I remember having to stop one of my first sessions at the idea that I will die here, forgotten by everybody, and be buried in an unmarked grave. My family will be informed that “in accordance with the law the burial site cannot be disclosed.” I had difficulty resisting an urge to start furiously smashing everything around me, overturning bunks and bedside tables and yelling, You bastards! You have no right to bury me in an unmarked grave. It’s against the law! It isn’t fair! I actually wanted to shout that out.
Instead of yelling, you need to think about the situation calmly. So what if that comes to pass? Worse things happen.
There is, of course, a hint of trickery and self-deception in all this. You have accepted the worst-case scenario, but there is an inner voice you can’t stifle: Come off it, the worst is never going to happen. Even as you tell yourself your direst fate is unavoidable, you’re hoping against hope that someone will change your mind for you.
The process going on in your head is by no means straightforward, but if you find yourself in a bad situation, you should try this. It works, as long as you think everything through seriously.
***
Alexei Navalny died in prison on February 16th, 2024, effectively murdered by the Putin regime. Among the many lessons we might take from his courageous example, there’s also a reminder in the title of his memoir: Patriot.
The word is often misused today, but in Navalny’s case, it reflects a profound, unyielding love for his country—despite everything it cost him.
So far I’ve only read an excerpt from the New Yorker, but I’m planning to read the whole book.
I used to be a high school tutor, and my students often got very distressed about grades, assignments, tests, etc.
This technique of thinking about the worst case scenario was really useful with them!
We would have completely ridiculous cascading future possibilities: I’ll get a D on this test, then I’ll fail, then I’ll work at McDonald’s… and actually, is it the worst thing in the world to work at McDonald’s? No.

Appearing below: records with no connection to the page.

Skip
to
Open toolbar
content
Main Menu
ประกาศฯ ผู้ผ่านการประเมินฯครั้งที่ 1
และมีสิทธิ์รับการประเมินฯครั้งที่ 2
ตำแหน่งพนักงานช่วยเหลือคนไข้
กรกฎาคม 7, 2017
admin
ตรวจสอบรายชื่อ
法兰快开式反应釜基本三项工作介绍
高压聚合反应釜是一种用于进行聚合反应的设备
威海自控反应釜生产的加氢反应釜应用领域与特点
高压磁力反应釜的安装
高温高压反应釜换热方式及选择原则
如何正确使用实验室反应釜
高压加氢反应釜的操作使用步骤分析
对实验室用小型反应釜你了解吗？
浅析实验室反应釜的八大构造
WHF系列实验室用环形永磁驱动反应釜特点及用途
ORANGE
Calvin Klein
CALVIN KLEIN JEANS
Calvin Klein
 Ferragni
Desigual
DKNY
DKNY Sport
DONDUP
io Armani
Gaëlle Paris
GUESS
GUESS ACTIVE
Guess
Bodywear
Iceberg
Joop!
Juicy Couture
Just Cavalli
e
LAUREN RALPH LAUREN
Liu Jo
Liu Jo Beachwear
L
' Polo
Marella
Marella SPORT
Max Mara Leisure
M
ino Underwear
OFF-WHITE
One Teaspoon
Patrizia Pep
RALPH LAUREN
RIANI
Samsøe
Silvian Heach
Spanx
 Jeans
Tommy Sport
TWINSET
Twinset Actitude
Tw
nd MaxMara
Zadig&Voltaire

By the time we reached the endpoint of whatever absurd chain of terrible consequences could come from getting a D on the test, we were usually laughing.

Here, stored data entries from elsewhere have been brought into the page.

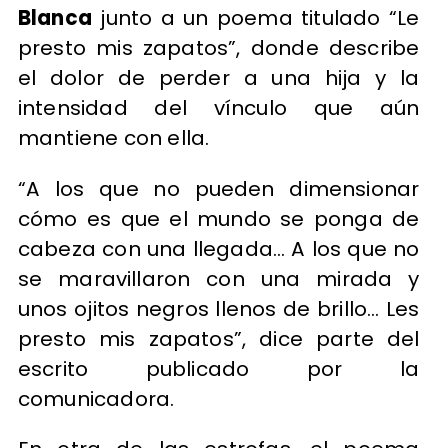
Blanca
junto a un poema titulado “Le
presto mis zapatos”, donde describe
el dolor de perder a una hija y la
intensidad del vínculo que aún
mantiene con ella.
“A los que no pueden dimensionar
cómo es que el mundo se ponga de
cabeza con una llegada… A los que no
se maravillaron con una mirada y
unos ojitos negros llenos de brillo… Les
presto mis zapatos”, dice parte del
escrito publicado por la
comunicadora.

While Navalny’s is an extreme example of this technique, I agree it’s useful in everyday life. And maybe even more so, because our potential horrible consequences are usually not state sanctioned murder and death.
"And then, as I said, accept it (skipping the stages of denial, anger, and bargaining)."

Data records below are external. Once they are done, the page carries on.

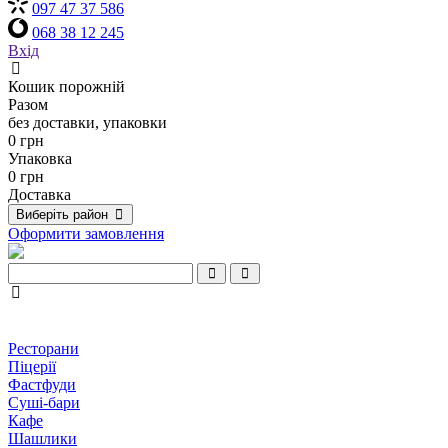
097 47 37 586
068 38 12 245
Вхід
Кошик порожній
Разом
без доставки, упаковки
0 грн
Упаковка
0 грн
Доставка
Виберіть район
Оформити замовлення
Ресторани
Піцерії
Фастфуди
Суші-бари
Кафе
Шашлики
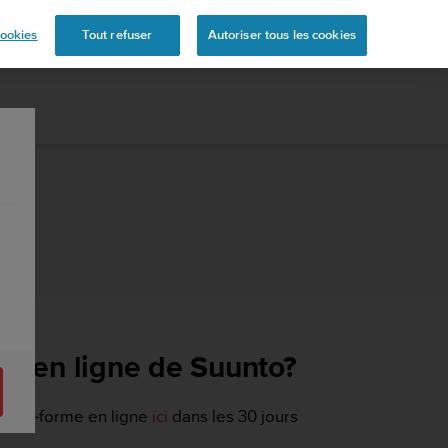
s
ookies
Tout refuser
Autoriser tous les cookies
ue en ligne de Suunto?
 plate-forme en ligne
ici
dans les 30 jours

Sorry, but this, to me, is Spiritual Bypassing - ie, sidestepping difficult emotions to get to (an
inauthentic) "acceptance."
While I agree with another commenter that the "worse that can happen" is an effective technique in everyday life (eg, test grades; other low-stakes decisions) - I mostly disagree with this sentiment in higher-stakes situations.
Our family lived in a forest for years, where wildfires were a real threat; in 2020, a wildfire destroyed our home and everything we owned. No amount of stoicism or visualization could have prepared us for the horror of when it actually happened, nor in the aftermath.
Now, four years later, I am the only one in our family who can talk openly with others about the wildfire because I went through PTSD therapy for a year, expunging and transmuting the "denial, anger, bargaining" so mentioned here. I've been able to participate in Listening Sessions - and my favorite 1:1 - with folks, helping to forward climate-change education efforts and understanding.
As we now know, trauma lives on in the body and our nervous systems - unless we intentionally work with it. Maybe this bypassing technique works for Navalny and other folks - but it wouldn't for me.